Alice inclined her head towards her friend. ‘I can manage a bike too.’ She’d never been allowed one as a child; her parents had thought it was too dangerous an activity for their beloved only daughter. ‘I learned when I was a student nurse. When we were working shifts it was the only reliable way to get around.’
‘Quite so,’ Fiona Dewar said approvingly. ‘We are fortunate to be well connected with public transport here, as you must have found out earlier, but when visiting your patients you will have to do so by bike. There’s no bus or tram that will get down some of our narrower streets. Do I take it that neither of you are familiar with this part of London?’
Both nurses shook their heads.
‘Oh, it’s a wonderful place to work.’ The superintendent spread her hands in front of her. ‘You’ll never be bored for a minute. We have unemployment around here, of course, and some of our local citizens do live cheek by jowl, you might say, and so we have to be extra vigilant against the spread of disease. There was an outbreak of typhoid down in Shoreditch at the beginning of the year, terrible business. Overcrowding makes it worse. But then, you knew all that before you qualified, didn’t you?’
Alice agreed somewhat nervously. It was one thing to learn such things as a part of a course, quite another to be brought face to face with the facts. Still, if she’d wanted an easy life she could have gone back to Liverpool. Although that would have been difficult in other ways.
‘It can’t be any more overcrowded than where I grew up,’ said Edith matter-of-factly. ‘We were seven of us children in a two-bedroom house and that was better off than some of our neighbours. You just got on and made the best of things.’
‘That’s the spirit,’ said Fiona.
Alice glanced at her friend. She knew it hadn’t been as simple as that. But that was Edith’s story to tell.
There was a nervous knock at the door and the young woman who’d let them in tentatively balanced a laden tea tray as she stepped across to the desk. She didn’t meet their eyes, but kept her gaze towards the floor and her mousy brown hair fell forward, obscuring her pale face.
‘Thank you, Gladys,’ said Fiona, as Gladys scooted out again. She poured three cups from the pot. ‘I wouldn’t like to give you the impression that you’ll be waited on hand and foot here. This is purely because it’s a special occasion, to welcome you to your new home.’ She glanced up as she passed the cups across the desk. ‘We see to ourselves most of the time when it comes to cups
of tea or that sort of thing. There are three meals a day served downstairs on the lower ground floor, all provided by our esteemed Cook, and you will of course maintain your own rooms in spick-and-span order. We must value hygienic practices at all times.’

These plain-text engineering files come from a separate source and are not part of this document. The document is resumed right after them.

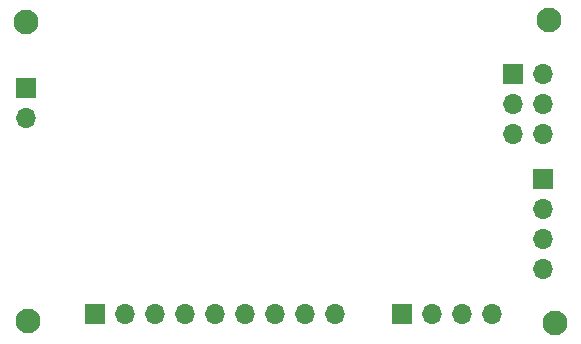
<source format=gbr>
%TF.GenerationSoftware,KiCad,Pcbnew,9.0.0*%
%TF.CreationDate,2025-05-30T17:35:02+05:30*%
%TF.ProjectId,MCU datalogger,4d435520-6461-4746-916c-6f676765722e,1*%
%TF.SameCoordinates,Original*%
%TF.FileFunction,Soldermask,Bot*%
%TF.FilePolarity,Negative*%
%FSLAX46Y46*%
G04 Gerber Fmt 4.6, Leading zero omitted, Abs format (unit mm)*
G04 Created by KiCad (PCBNEW 9.0.0) date 2025-05-30 17:35:02*
%MOMM*%
%LPD*%
G01*
G04 APERTURE LIST*
%ADD10C,2.100000*%
%ADD11R,1.700000X1.700000*%
%ADD12O,1.700000X1.700000*%
G04 APERTURE END LIST*
D10*
%TO.C,H2*%
X65836800Y-88925400D03*
%TD*%
%TO.C,H1*%
X65989200Y-114274600D03*
%TD*%
%TO.C,H3*%
X110100000Y-88790000D03*
%TD*%
%TO.C,H4*%
X110566200Y-114452400D03*
%TD*%
D11*
%TO.C,J1*%
X109601000Y-102235000D03*
D12*
X109601000Y-104775000D03*
X109601000Y-107315000D03*
X109601000Y-109855000D03*
%TD*%
D11*
%TO.C,J4*%
X107061000Y-93345000D03*
D12*
X109601000Y-93345000D03*
X107061000Y-95885000D03*
X109601000Y-95885000D03*
X107061000Y-98425000D03*
X109601000Y-98425000D03*
%TD*%
D11*
%TO.C,J2*%
X97647600Y-113639600D03*
D12*
X100187600Y-113639600D03*
X102727600Y-113639600D03*
X105267600Y-113639600D03*
%TD*%
D11*
%TO.C,J3*%
X71628000Y-113690400D03*
D12*
X74168000Y-113690400D03*
X76708000Y-113690400D03*
X79248000Y-113690400D03*
X81788000Y-113690400D03*
X84328000Y-113690400D03*
X86868000Y-113690400D03*
X89408000Y-113690400D03*
X91948000Y-113690400D03*
%TD*%
D11*
%TO.C,BT1*%
X65786000Y-94564200D03*
D12*
X65786000Y-97104200D03*
%TD*%
M02*

</source>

‘Of course,’ Alice agreed hurriedly. It was what they’d been used to, after all. She gratefully sipped her tea, realising that her last cup had been at an unearthly hour that morning, and felt like a long time ago.
‘Our district room is on the ground floor – you’ll have passed the door to it on your way in,’ Fiona went on. ‘I must warn you that, although we are by and large a friendly establishment here, any nurse who leaves that room less tidy than she found it will incur immediate wrath. There can be absolutely no exceptions. I trust I need say no more about that most vital rule.’
Alice hastily swallowed her tea and nodded vigorously. The district room was where all supplies and equipment were kept, with which each nurse replenished the contents of her own Gladstone bag that went everywhere with her. To fall foul of the superintendent’s rule would be to risk another nurse being unable to find something important, possibly in an emergency. That could never be allowed to happen.
‘Yes, Fiona. I mean no,’ added Edith.
‘Good,’ said the superintendent, setting down her cup of tea on its serviceable saucer. ‘All finished? Excellent. Now, follow me. I’m afraid you’ll have to hit the ground running as we are extremely busy right now. Which is why we’re so glad to recruit the pair of you together, of course. You’ll be needed just as soon as you’ve had a moment to catch your breath. Someone will bring up your big cases, but please take your bags. I’ll show you to your rooms. You’re on the top floor, so I hope you’ve got good legs. Well, if you haven’t already, you soon will have.’